From Project Basecamp, we learned that the Koyo series of PLCs has some pretty fun security issues.
The first issue is with our test device’s built-in webserver. In addition to having denial-of-service vulnerabilities, the web server itself requires no authentication and allows changes to the PLC configuration, such as its IP address. To top things off, the server does not properly validate user input, and is vulnerable to cross-site scripting attacks (XSS).
There aren’t very many ECOM100 modules available on the internet, although a clever searcher could find a few dozen. Our researcher tells us that the standard ECOM module is far more popular than the ECOM100. The ECOM module lacks a built-in webserver, but should still be vulnerable to the ECOM100’s other issue: a limited password space and no lockout/timeout for authentication attempts.
Part of our Valentine’s Day tool release is going to be a module to brute-force the Koyo’s password. This should save some end users money: from Automation Direct’s FAQ, a lost password means that the end user must send the device in for a reset.
The biggest challenge in implementing the Koyo password brute-forcer was determining the DirectNet protocol’s CRC algorithm. The HAP protocol documentation (more on how we got this below) just says, “The CRC is computed using an algorithm which implements a moving exclusive-or and a translation table.” Not terribly informative. The 16-bit CRC is placed inside of the UDP packet’s payload (I call this ‘encrapsulation’, because UDP has its own CRC-16 in its header, making this CRC somewhat redundant).
I started disassembling the .DLLs and .EXEs included with Host Engineering’s DirectNet SDK, searching them for the string ‘CRC’. I found that the NetEdit3.exe utility included some printf()’y looking messages about CRC failures. So, I figured there must be a function in that program that was computing the CRC for the HAP protocol. Sadly, I couldn’t trace the data xrefs to these error messages back to the CRC function very quickly.
Being a lazy reverse engineer, I came upon a silly idea: instead of grasping through code xrefs to find the CRC function, why not just search the disassembly for instructions where the mnemonic is ‘xor’ and the src and target registers differ? xor is often used in x86 assembly for clearing a register, i.e. xor eax,eax to clear the eax register, so a little IDAPython was required.
The first two search results were inside the correct function, located at 0x4246E0 in the disassembly
So we see that it does a few xors, a right shift, and uses a lookup table to compute the CRC. I spent a while implementing the algorithm in Ruby, when a silly idea hit me: why not just google for the bytes of the lookup table? A lot of CRC algorithms have a ‘fast’ implementation using a small dictionary to speed them up, and a clever Ruby programmer may have implemented this one before, if I know what it’s called. The table starts 0x00, 0x00, 0x21, 0x10…

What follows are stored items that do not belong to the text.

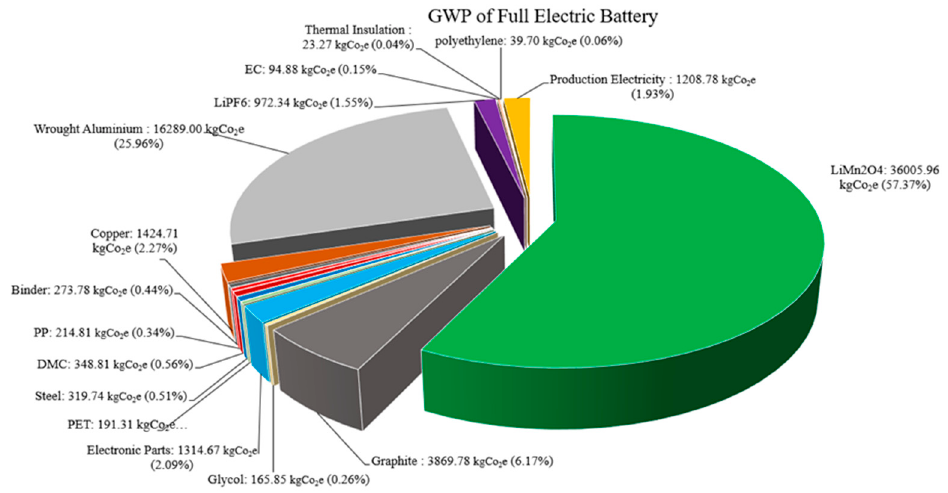
Figure 6. GWP contributions for a full electric battery. Abbreviations: ethylene carbonate (EC), dimethyl carbonate (DMC), polypropylene (PP), polyethylene terephthalate (PET).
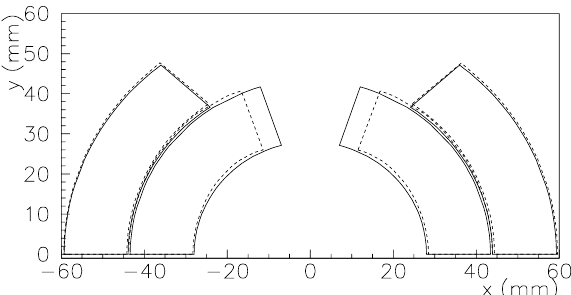
FIG. 5. Nominal coil geometry (solid line) and deformed ge- ometry (dashed line) induced by a 0.1 mm thicker shim in the inner coil. Deformations are magnified by a factor of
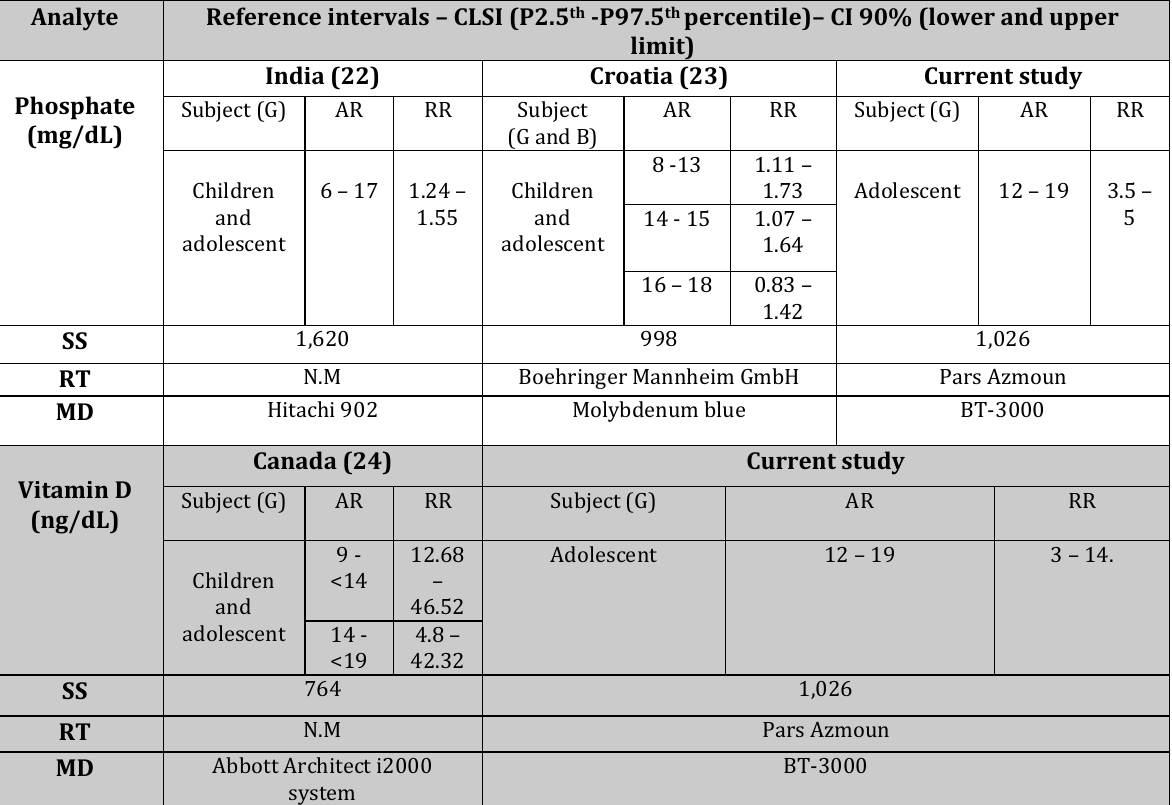
Continue Table 2 . Comparison of reference intervals of the current study population with reference intervals of other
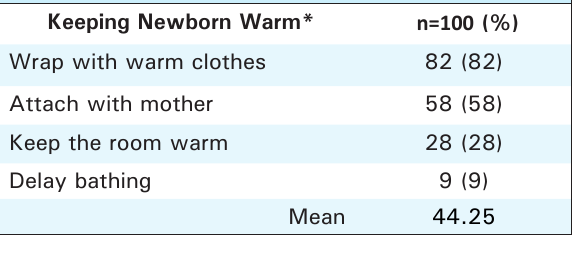
Table 4. Knowledge on Keeping the Newborn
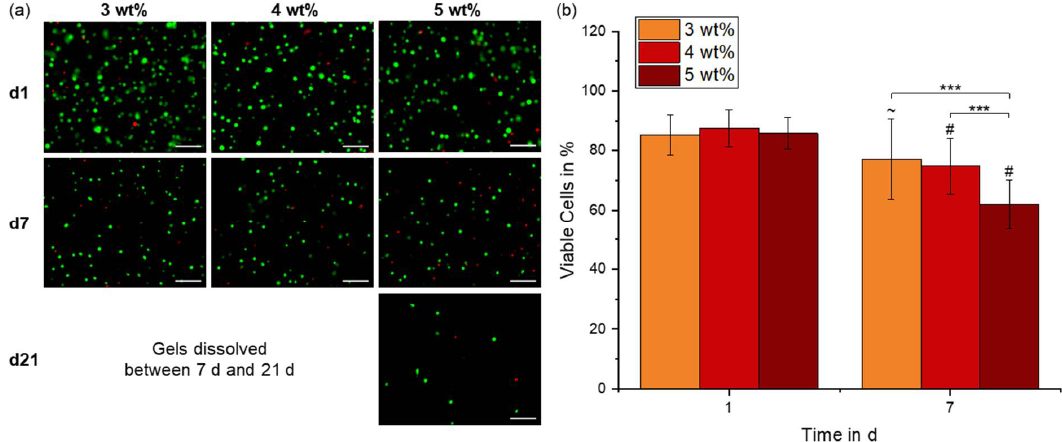
Figure 6. Cell viability in blend hydrogels: ( a ) Cell viability of in vitro cultured hMSCs in 3, 4, and 5 wt% blend hydrogels (DO 53.3%) after days 1, 7, and 21 in proliferation medium, shown by live/dead staining. Viable cells were labeled green with calcein-AM and dead cells with EthD-I. Scale bars represent 100 µm; ( b ) Quantification of viable cells, after days 1 and 7 of in vitro culture in proliferation medium. Data are presented as means ± standard deviation ( n = 3 per condition and time point, counting at least eight locations for each sample). Significant differences between groups at day 7 are marked with *** ( p < 0.001), labels above bars of groups at day 7 show significant differences as compared with day 1. “~” p < 0.01 and “ # ” p < 0.001.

It turns out this is just CRC16-CCITT. There is already a one-liner Ruby implementation, making the upcoming Metasploit module far cleaner.
I’d like to give Digital Bond alumni Daniel Peck a huge amount of gratitude — he managed to find the protocol specification nugget that gave us the ability to make the module possible. I only wish that I could give our anonymous researcher some public acknowledgement (because this person is really smart and did a lot of hard work as a volunteer).